The stock, that had been as low as 40, responded to his “bull” statements and manipulation, for Wall Street saw that the intention was at least to put the stock up. It rose, after a good deal of see-sawing, to about 107, and Commodore Stockwell was the sensation of the time in Wall Street. He became, like Leonard W. Jerome, what was called a “big swell.” He had one of the largest houses in Madison Avenue and one of the showiest turnouts in the city, and yet he had been commodore for less than a year.
He did not confine himself to Pacific Mail and the other interests mentioned, but took hold of that railway cripple, Boston, Hartford and Erie, and bought 30,000 shares of Atlantic and Pacific Railway preferred at 25, a stock of uncertain legal status, although the certificates had been printed by the company, because there was no legal authority for its issue. But this did not prevent the stock from being made active for a short time in Wall Street at prices a good deal above cost.
Before long, however, it became discredited, and so also did Boston, Hartford and Erie stock, while Pacific Mail suffered under fresh losses and reduced earnings. The stocks of the three companies were vigorously attacked by the bears and they all went down together, Stockwell being unable to support them, and all that he had made was lost. This state of things involved him in a snarl about the 27,000 shares of the Pacific Mail Company’s treasury stock, and a compromise was the result, by which he is said to have given his note to the Pacific Mail Company for $1,140,000, indorsed by the Howe Sewing Machine Company.
Then, at the next election, he ceased to be its president, and a new board of directors was elected. He was also dropped from the Panama Railroad directorate and the Atlantic and Pacific board. He had lost his money and his prestige, and there were none so poor as to do him reverence. He led a precarious existence as a small speculator afterwards, and, not long before his death, failed for a small amount as a member of the Consolidated Exchange.

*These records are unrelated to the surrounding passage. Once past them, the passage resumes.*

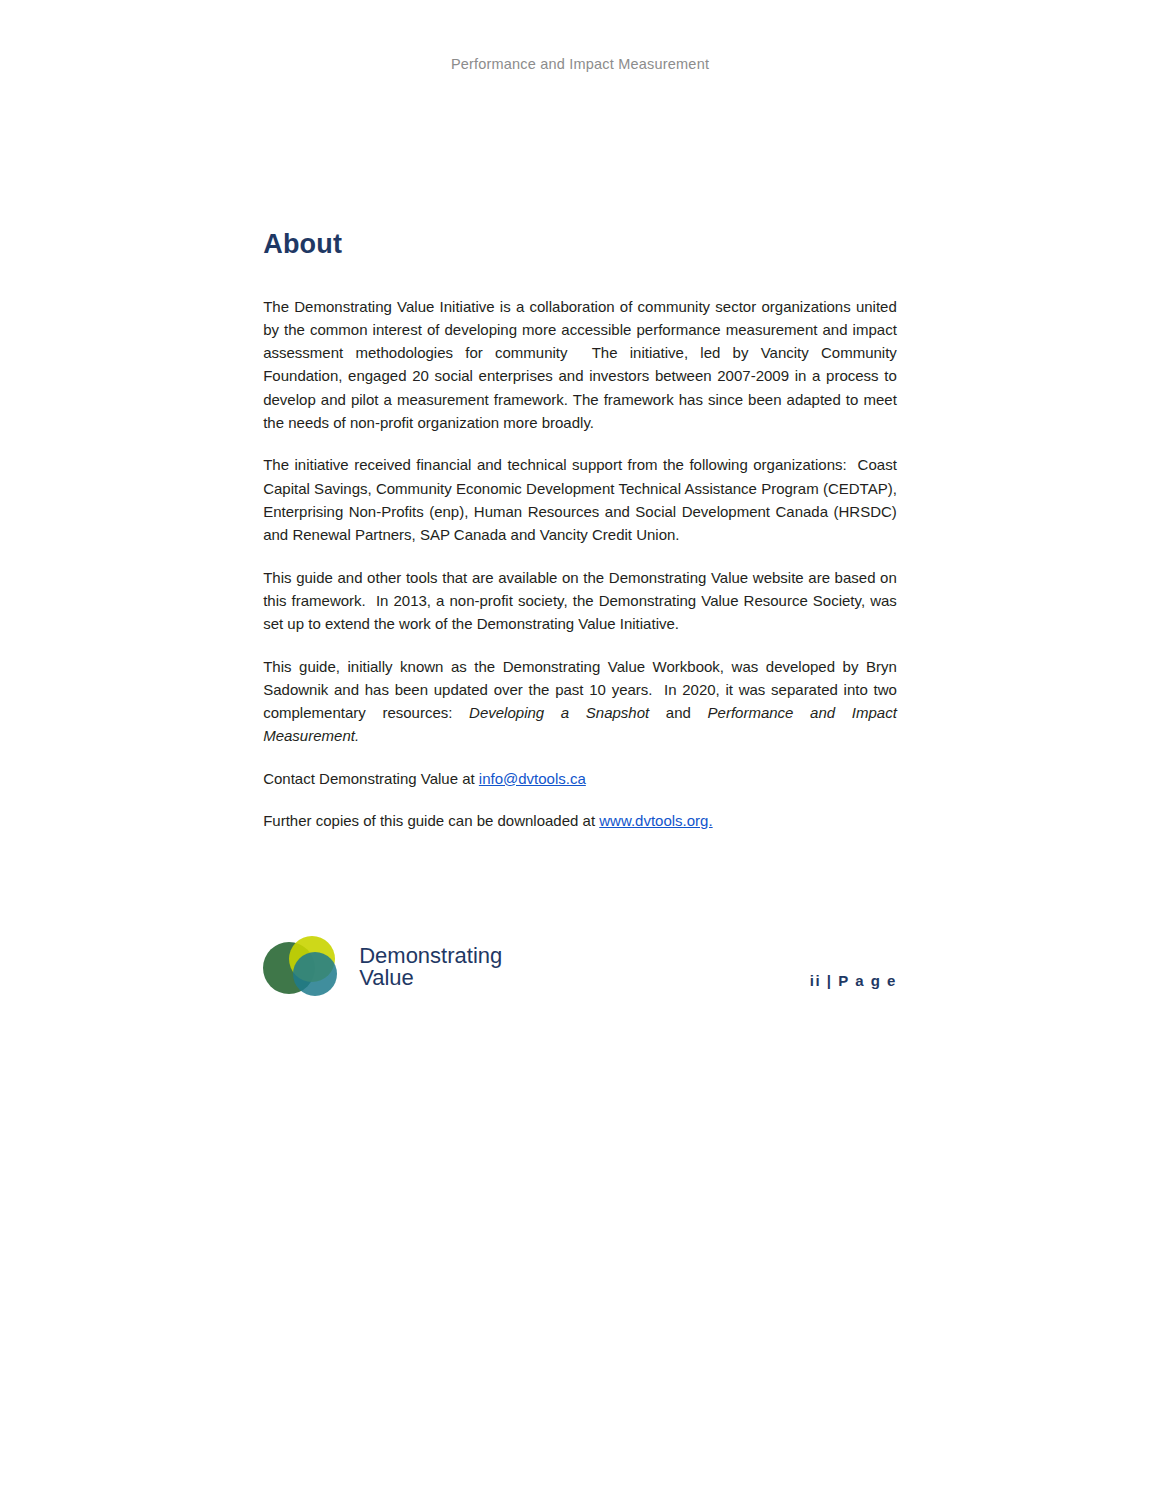Performance and Impact Measurement
About
The Demonstrating Value Initiative is a collaboration of community sector organizations united by the common interest of developing more accessible performance measurement and impact assessment methodologies for community The initiative, led by Vancity Community Foundation, engaged 20 social enterprises and investors between 2007-2009 in a process to develop and pilot a measurement framework. The framework has since been adapted to meet the needs of non-profit organization more broadly.
The initiative received financial and technical support from the following organizations: Coast Capital Savings, Community Economic Development Technical Assistance Program (CEDTAP), Enterprising Non-Profits (enp), Human Resources and Social Development Canada (HRSDC) and Renewal Partners, SAP Canada and Vancity Credit Union.
This guide and other tools that are available on the Demonstrating Value website are based on this framework. In 2013, a non-profit society, the Demonstrating Value Resource Society, was set up to extend the work of the Demonstrating Value Initiative.
This guide, initially known as the Demonstrating Value Workbook, was developed by Bryn Sadownik and has been updated over the past 10 years. In 2020, it was separated into two complementary resources: Developing a Snapshot and Performance and Impact Measurement.
Contact Demonstrating Value at info@dvtools.ca
Further copies of this guide can be downloaded at www.dvtools.org.
Demonstrating Value
ii | P a g e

He was a man of popular manners, and, in describing his change of fortune, he humorously remarked: “When I first came into Wall Street, it was asked, ‘Who is that man Stockwell?’ But I was respectfully spoken of as ‘Mr. Stockwell’ after I had made a good deal of money bulling Pacific Mail; and when I was elected president of Pacific Mail, I was styled ‘Commodore Stockwell’ and ‘a Wall Street leader,’ and a great man generally. But when Pacific Mail broke, and broke me, I became ‘That red-headed cuss Stockwell.’” Thus are the ups and downs of Wall Street, and Wall Street opinion, illustrated in real life.
Of all the great operators of Wall Street, however, Daniel Drew furnishes the most remarkable instance of immense and long-continued success, followed by utter failure and hopeless bankruptcy. His early success as a stock speculator was all the more surprising because he was an illiterate man, who had barely learned to read and to write enough to be able to sign his own name in a sprawling, illegible hand.
He had been a cattle drover, and after that the keeper of the Bull’s Head Tavern, at the New York Cattle Yards, and was without any experience of banking or Stock Exchange affairs when he first came into Wall Street; and he never even read a newspaper. But he succeeded in making money from the start, and then joined others in putting capital into Hudson River steamboats; and his investments in these became large and proved very profitable, although he knew nothing about running steamers himself.
His shrewdness enabled him to make millions by stock speculation, and before long, without knowing anything of the stock brokerage business except as a customer, he entered into a Stock Exchange partnership, his firm being Drew & Robinson. For many years this house was prosperous and prominent, and Drew, after it was dissolved, and when at the summit of his prosperity, said to a friend who rated him at twenty millions, “I guess sixteen will cover it.”